What you have to do:
Quote the giant eucalypt forest passage word for word from "To obtain an" to "secondary rain forest.".

Page excerpt:

● ● ● ●

The belief that eucalypts are 'sclerophyllous' and therefore not rain forest is a
subjective view that has led to problems with conservation policies and management
strategies of giant eucalypt forests. Understanding these forests from a global and
functional viewpoint is paramount for their effective management. Eucalyptus
grandis-dominated giant eucalypt forests in the Wet Tropics of Australia serve as a
case study. Observing that rain forest species continuously regenerate in the
understories of these eucalypt forests and believing that rain forest incursion will
lead to the local elimination of the giant eucalypts, land managers prescribe frequent,
low intensity fires. This management strategy is contentious and not underpinned by
robust ecological understanding. To resolve these classificatory problems around
eucalypts occurring in rain forest, I take a multidisciplinary approach to address the
specific question: Are giant eucalypt forests rain forests?
To obtain an in depth understanding of the ecology of giant eucalypts and the forests
they dominate, and to provide a global context for these systems, I synthesise over a
century's worth of literature on these systems (Chapter 2). Based on these data I
propose that giant eucalypts are ecologically akin to rain forest emergent pioneers
with a unique dependence on fire for regeneration, and that their habitat should be
considered a type of secondary rain forest.

● ● ● ●

Record list:
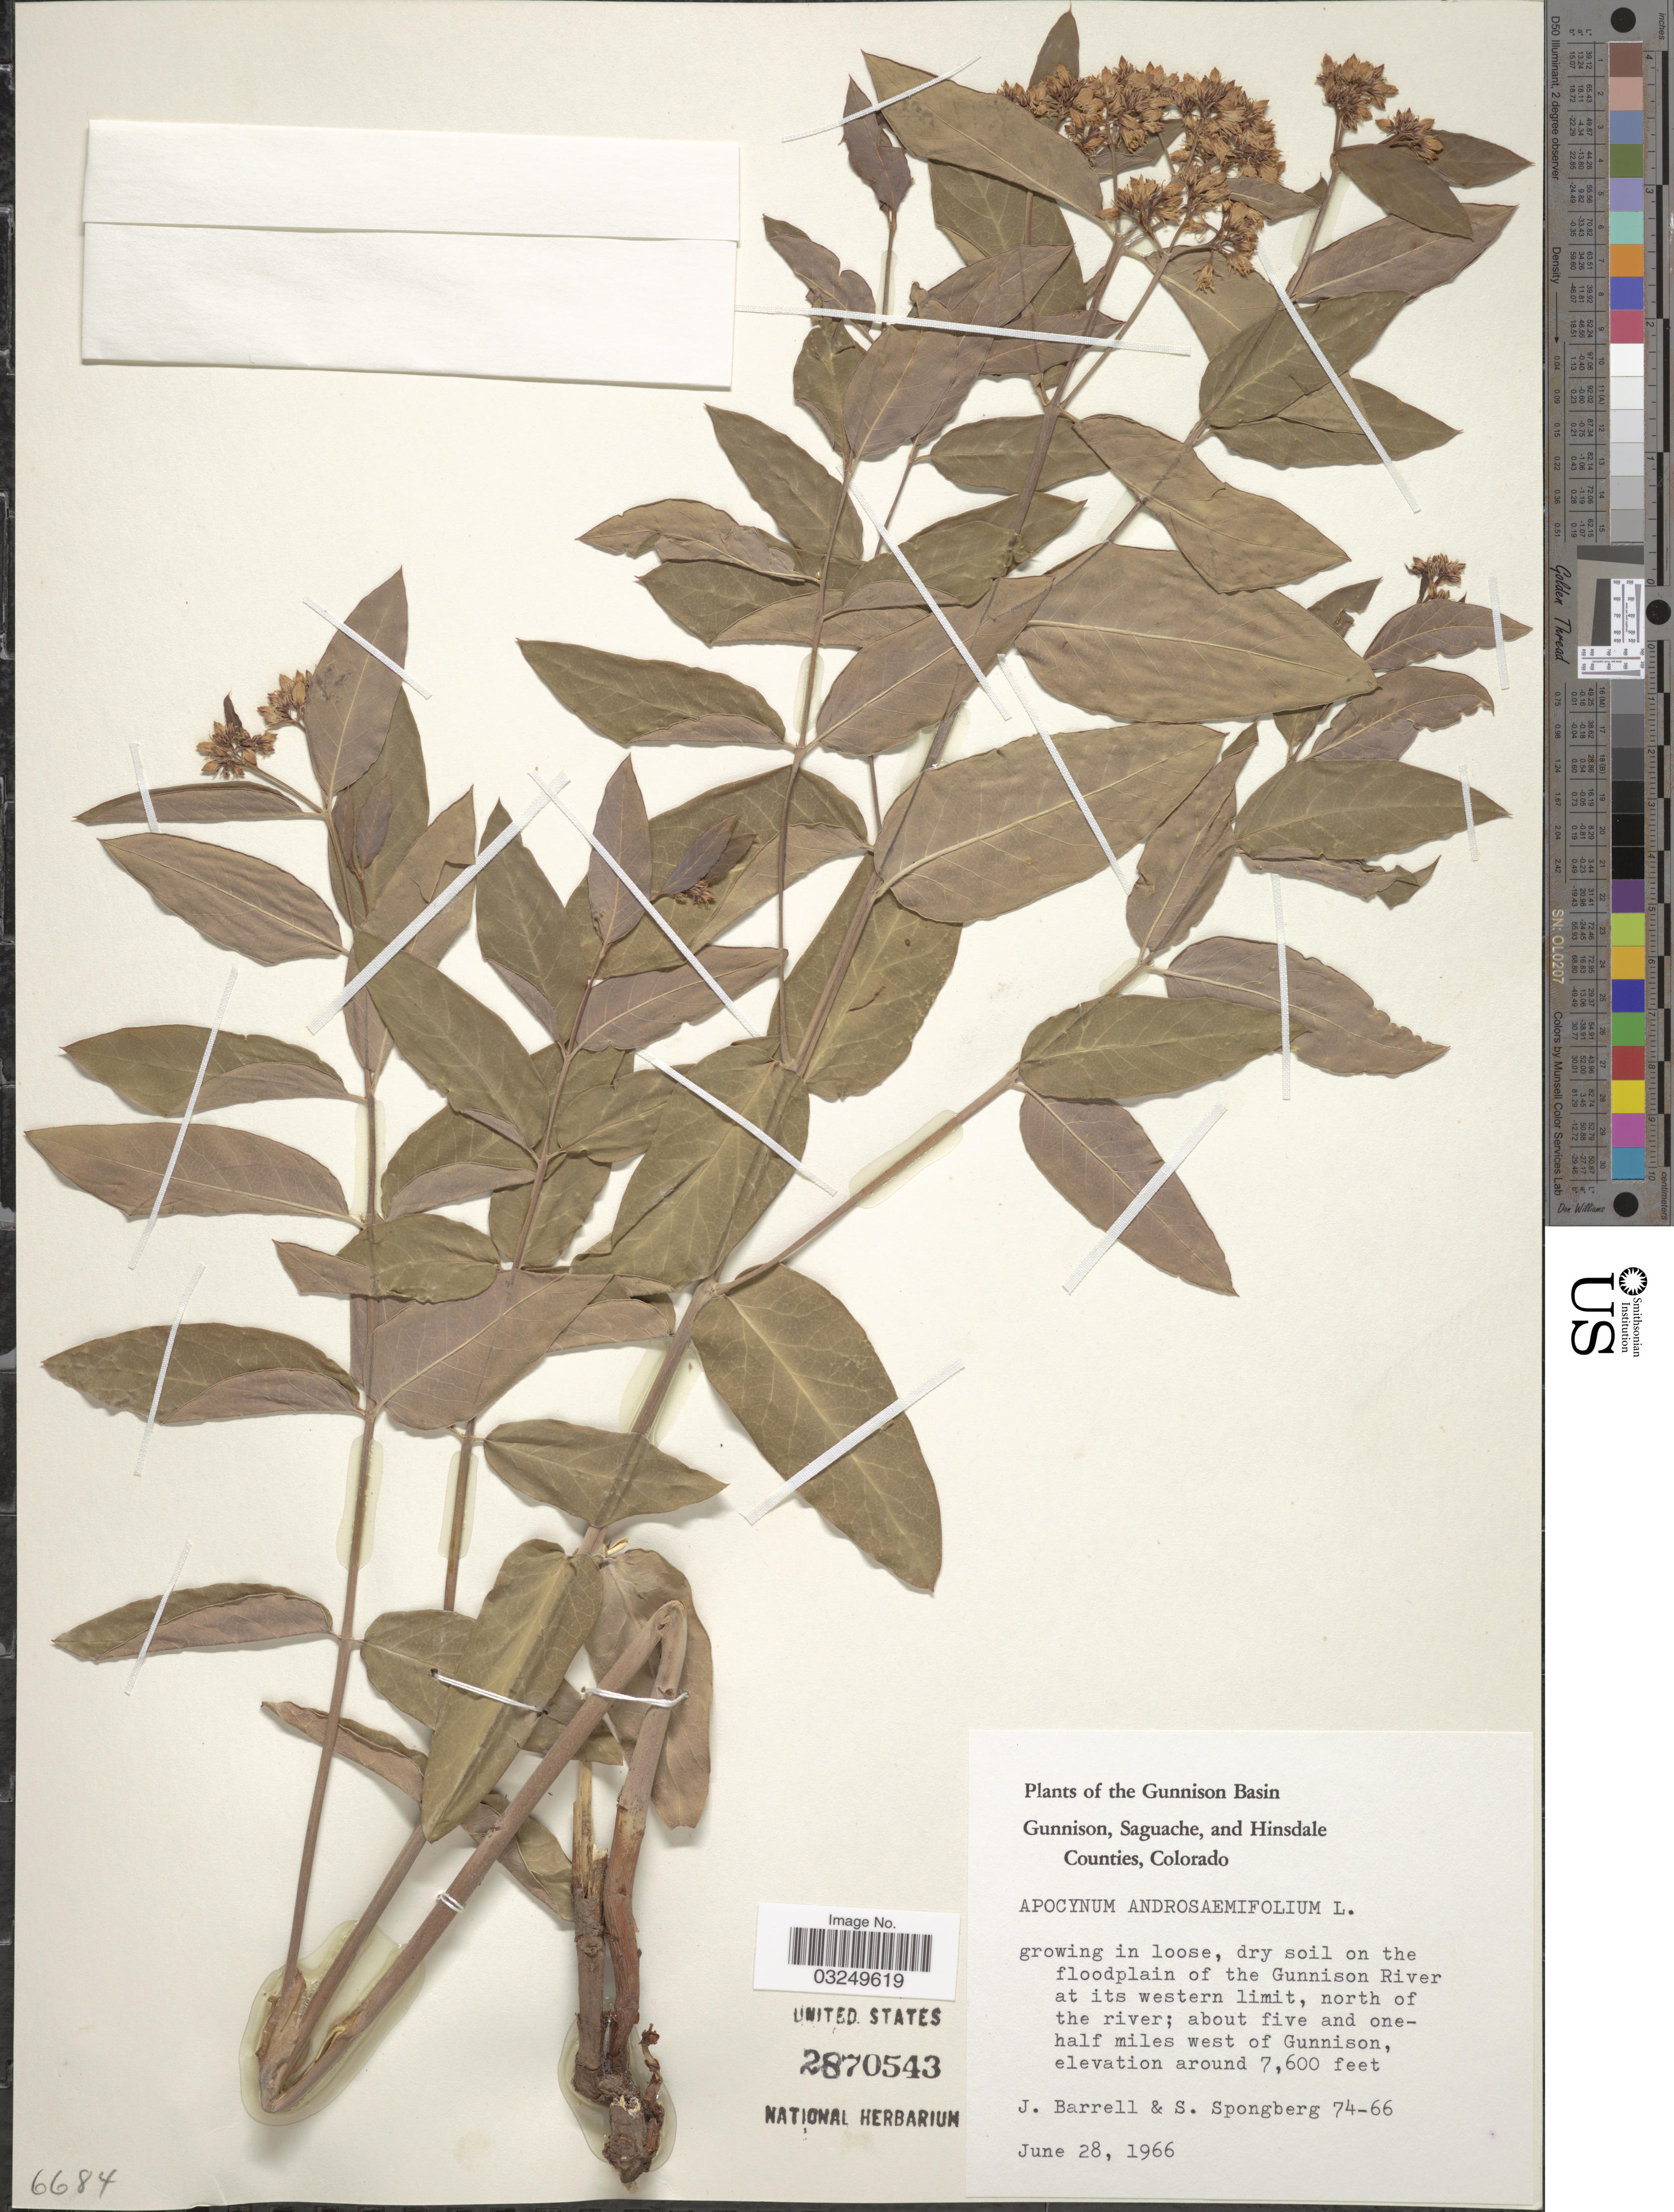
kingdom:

● ● ● ●

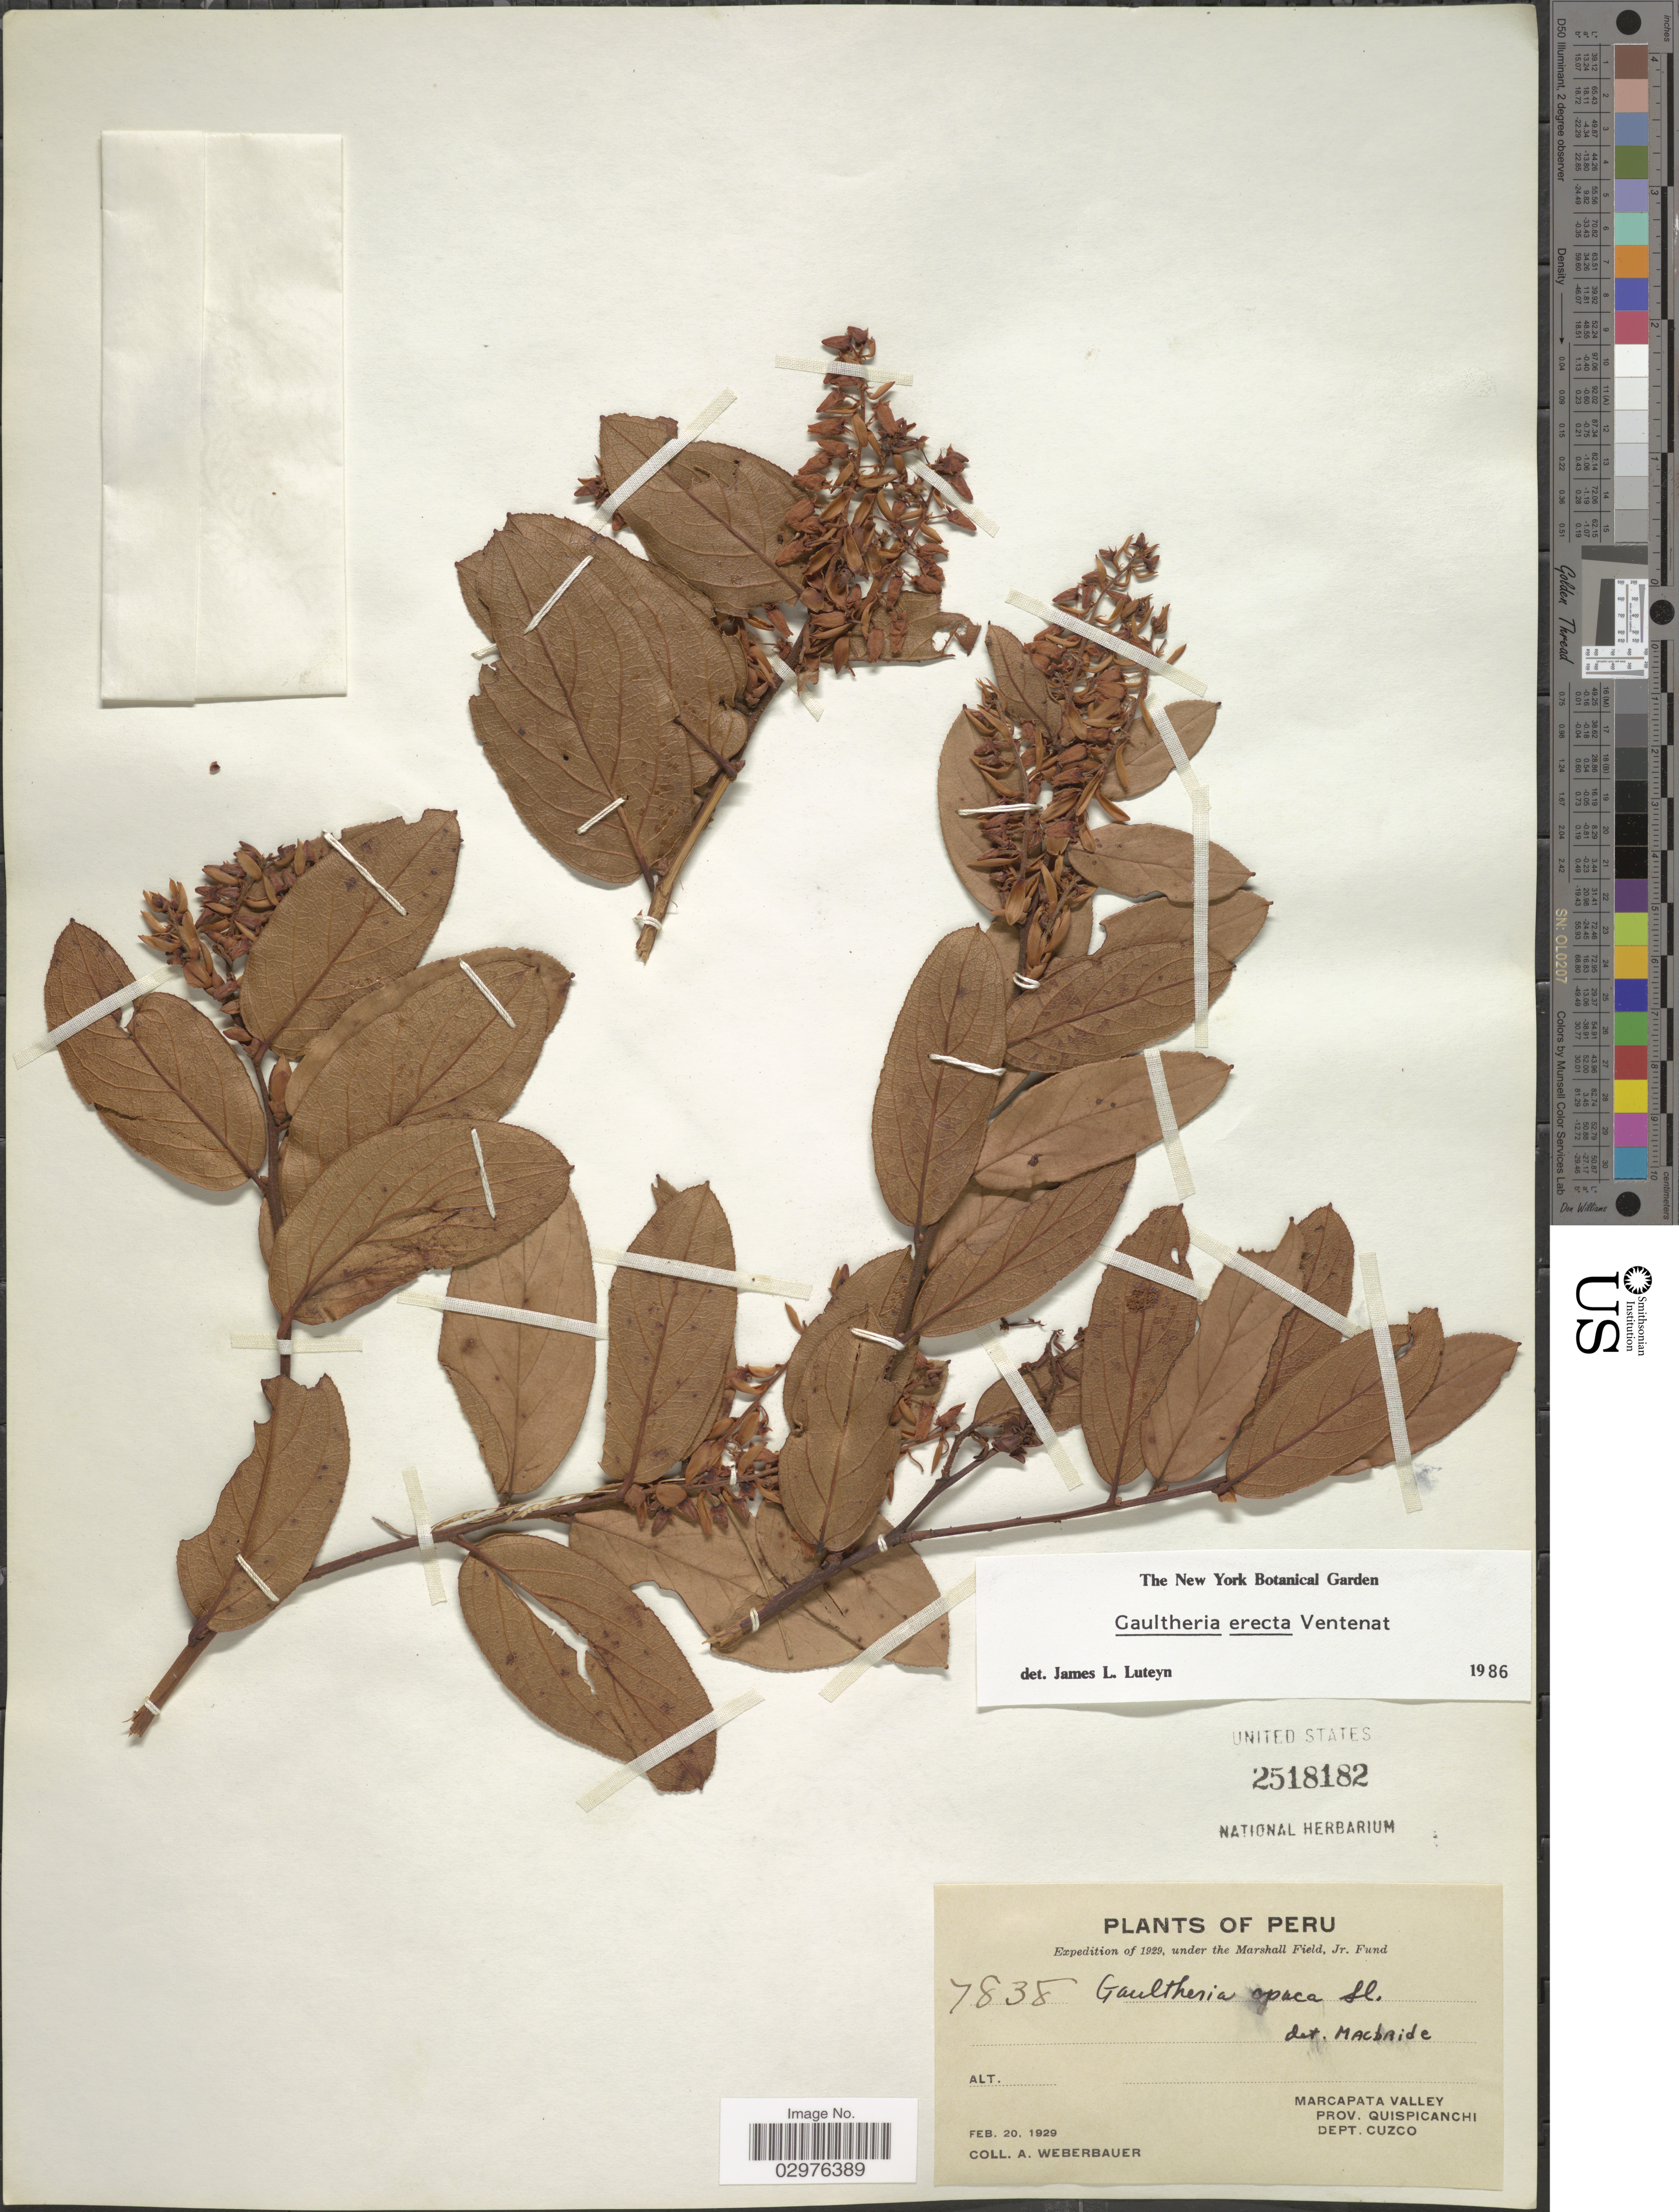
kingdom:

● ● ● ●

Exercise solution:
To obtain an in depth understanding of the ecology of giant eucalypts and the forests
they dominate, and to provide a global context for these systems, I synthesise over a
century's worth of literature on these systems (Chapter 2). Based on these data I
propose that giant eucalypts are ecologically akin to rain forest emergent pioneers
with a unique dependence on fire for regeneration, and that their habitat should be
considered a type of secondary rain forest.